Originally published November 8, 2017 at 03:52a.m., updated November 8, 2017 at 03:52a.m.
WASHINGTON -- President Donald Trump's administration announced on Tuesday what it called "a new day for Medicaid," telling state health officials that the federal government would be more receptive to work requirements and other conservative policy ideas to reshape the main government health program for low-income people.
Seema Verma, the administrator of the Centers for Medicare and Medicaid Services, said the administration would approve proposals from states to require work or community engagement for people who want to receive Medicaid. President Barack Obama's administration had turned down such proposals, saying they would not further the purposes of Medicaid, which are to promote health coverage and access to care.
In a half-hour speech to the National Association of Medicaid Directors, which represents state officials, Verma said on Tuesday that Medicaid had a higher purpose: to help people "rise out of poverty and government dependence."
Many people on Medicaid, including many who became eligible as a result of the Affordable Care Act, are able-bodied adults of working age, Verma said.
"These are individuals who are physically capable of being actively engaged in their communities, whether it be through working, volunteering, going to school or obtaining job training," Verma said. "Let me be clear to everyone in this room: We will approve proposals that promote community engagement activities."
She heaped criticism on the Obama administration, saying it had focused on increasing Medicaid enrollment rather than helping people move out of poverty and into jobs.
Jason Helgerson, the Medicaid director in New York state, said on Twitter that Verma's comments were "absolutely awful." It was absurd for her to suggest that she was ushering in a new day for Medicaid by taking it away from millions of people, he said.
In her remarks Tuesday, Verma did not renew Republican calls for repealing the Affordable Care Act. But she criticized the law's expansion of Medicaid, an option that has been taken up by 31 states.

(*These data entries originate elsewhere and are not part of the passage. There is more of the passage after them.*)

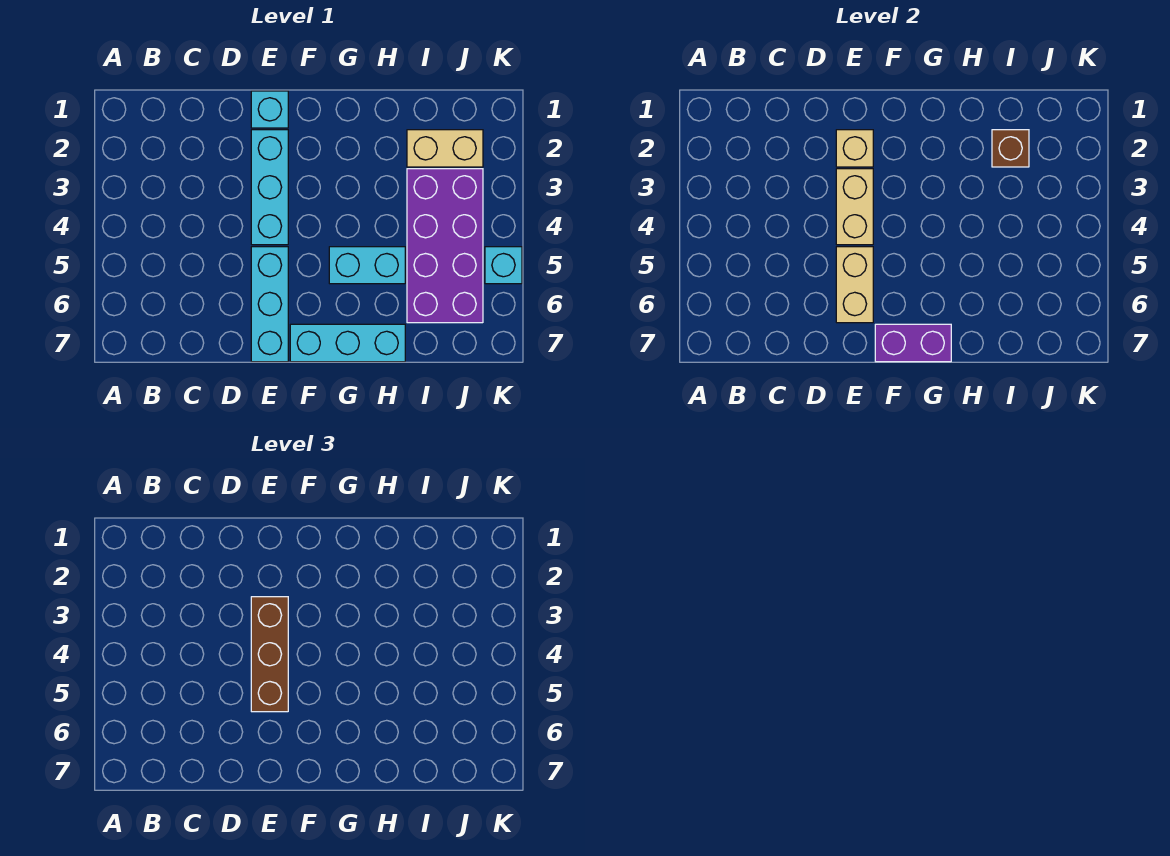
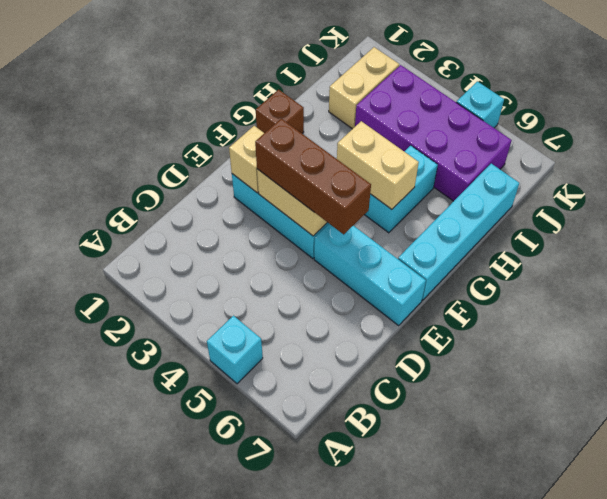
cyan 1x1 brick [251,91,288,128] -> cyan 1x1 brick moved to [207,316,263,384]
tan 1x2 brick [836,247,873,323] -> tan 1x2 brick moved to [337,121,419,209]
cyan 1x3 brick [290,324,405,362] -> cyan 1x4 brick [398,164,519,300]
purple 1x2 brick [875,324,951,362] -> none
brown 1x1 brick [992,130,1029,167] -> brown 1x1 brick moved to [256,90,304,134]

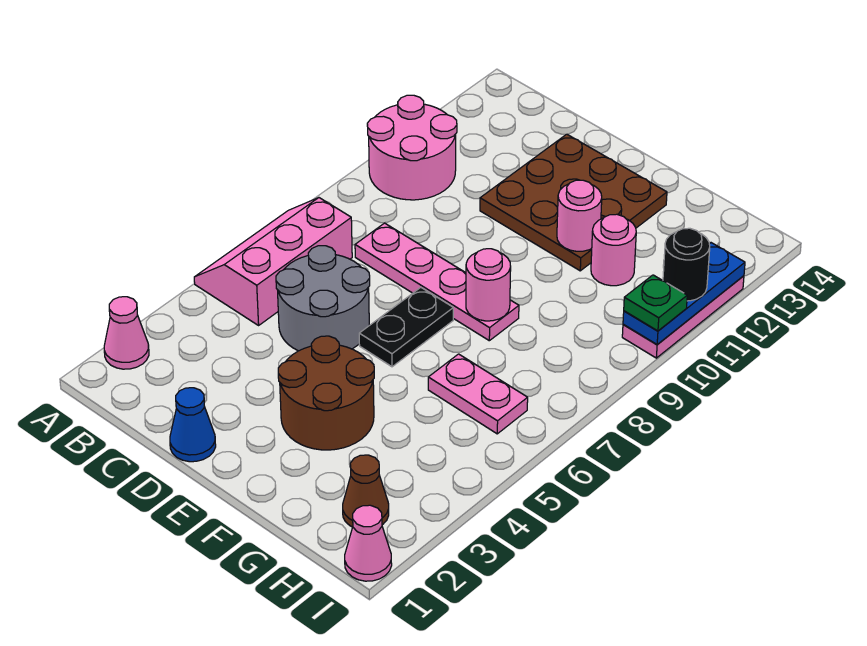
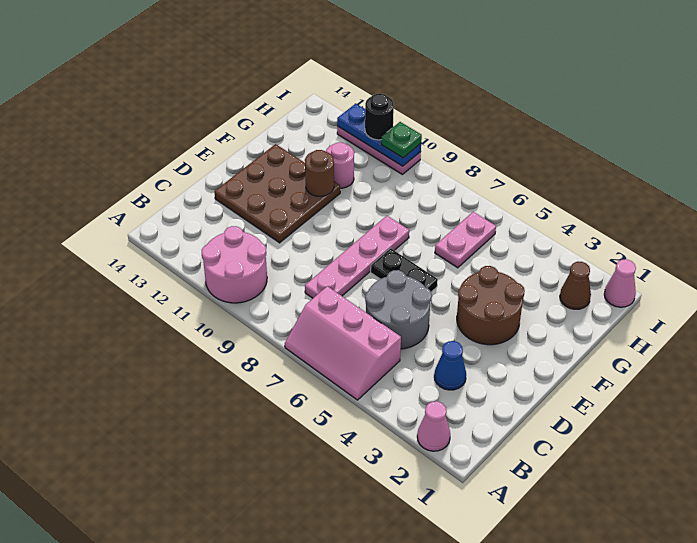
blue 1x1 cone [170,388,216,462] -> blue 1x1 cone moved to [434,341,466,390]
pink 1x1 round brick [466,249,511,321] -> none
pink 1x1 round brick [557,180,602,251] -> brown 1x1 round brick [305,150,334,196]

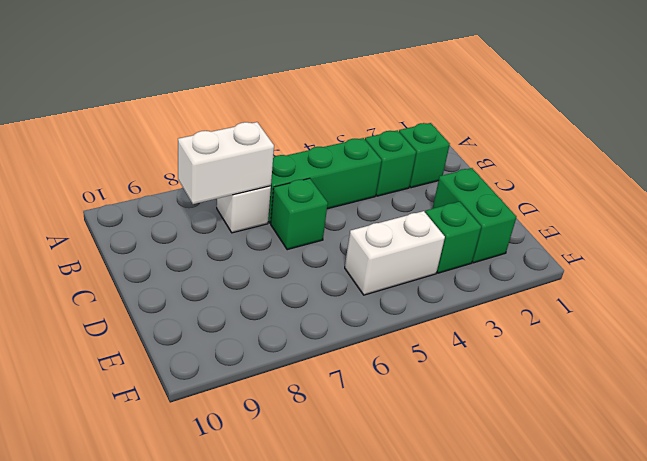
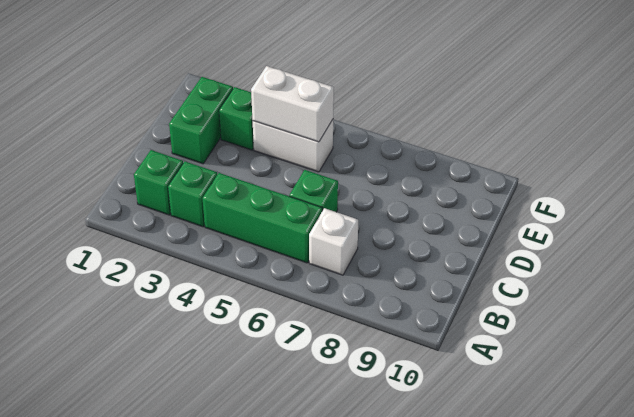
white 1x2 brick [178,122,274,204] -> white 1x2 brick moved to [251,66,334,142]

Average monthly enrollment in Medicaid, according to the Congressional Budget Office, has climbed by nearly one-third, to 77 million people, since Obama signed the Affordable Care Act in 2010.
The Kaiser Family Foundation reports that at least six states -- Arkansas, Indiana, Kentucky, Maine, Utah and Wisconsin -- have pending waiver requests that would require work as a condition of eligibility for some Medicaid beneficiaries. New Hampshire submitted its own proposal last week.